Ray Vander Laan has an amazing lesson on Pentecost (on the Southern Stairs of Herod’s Temple). It is one of the clips from the Faith Lessons DVDs, that should be in your personal library. This is teaching as good as it gets, and you can understand why Ray gets choked up when he describes the significance of being on those steps.

So…after all they had witnessed in the 51 days after Good Friday, particularly the resurrected Christ and his ascension, the apostles still didn’t have what it takes. We may like to think that if we had seen the ascension we would have been fully convicted and empowered. But the truth is it takes more. It takes God with us, not merely God before us. God knew that. God knows that.
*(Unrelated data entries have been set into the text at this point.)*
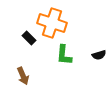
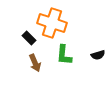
black semicircle: moved 1 px left
brown arrow: moved 12 px right, 13 px up
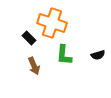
brown arrow: moved 1 px left, 3 px down
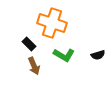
black rectangle: moved 6 px down
green L-shape: rotated 65 degrees counterclockwise
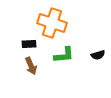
black rectangle: rotated 48 degrees counterclockwise
green L-shape: rotated 35 degrees counterclockwise
brown arrow: moved 3 px left
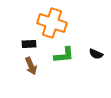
black semicircle: moved 2 px left, 1 px up; rotated 40 degrees clockwise
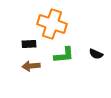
orange cross: moved 1 px down
brown arrow: rotated 108 degrees clockwise
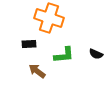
orange cross: moved 3 px left, 6 px up
brown arrow: moved 6 px right, 5 px down; rotated 42 degrees clockwise
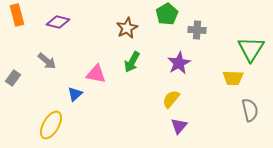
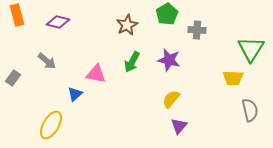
brown star: moved 3 px up
purple star: moved 10 px left, 3 px up; rotated 30 degrees counterclockwise
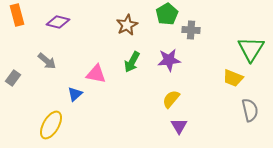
gray cross: moved 6 px left
purple star: rotated 20 degrees counterclockwise
yellow trapezoid: rotated 20 degrees clockwise
purple triangle: rotated 12 degrees counterclockwise
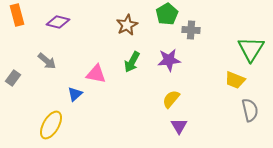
yellow trapezoid: moved 2 px right, 2 px down
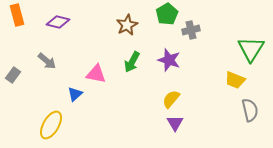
gray cross: rotated 18 degrees counterclockwise
purple star: rotated 25 degrees clockwise
gray rectangle: moved 3 px up
purple triangle: moved 4 px left, 3 px up
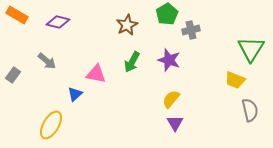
orange rectangle: rotated 45 degrees counterclockwise
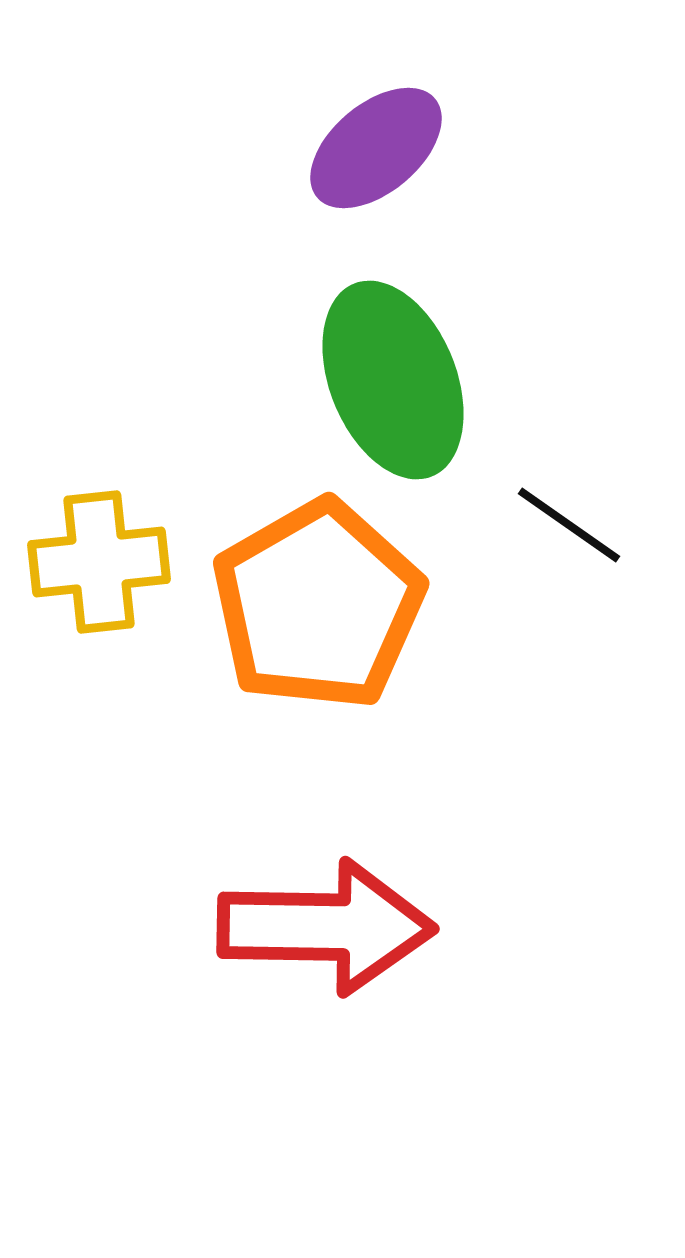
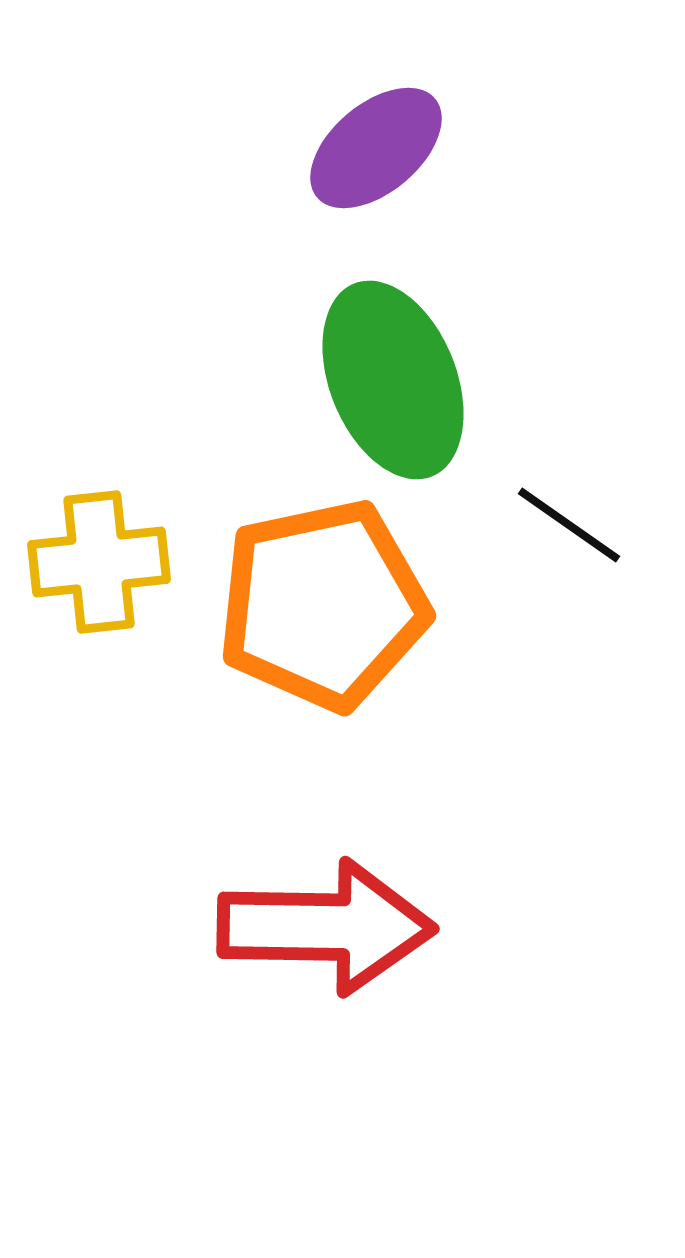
orange pentagon: moved 5 px right; rotated 18 degrees clockwise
When Christ gave the Great Commission in Matthew 28, he commanded his disciples to go to all the nations and baptize in the name of the Father, the Son, and the Holy Spirit.  The ascension was not enough. It took Pentecost. It takes the power and person of the Holy Spirit. Dick Woodward has a lot of teaching about the Holy Spirit, as does the Apostle Paul. If we’re going to get anywhere in our devotional lives, it takes the Holy Spirit. There are rich blessings behind the preceding two hyperlinks.

Why is it important to appreciate the ten days between Christ’s ascension and Pentecost? It gets to the heart of the Trinity, and understanding that God is manifest in three persons—and that we need the power of all three in our lives. It also clearly demonstrates God’s plan for us—we are not only his children, but his anointed children. Without that anointing, it’s not enough.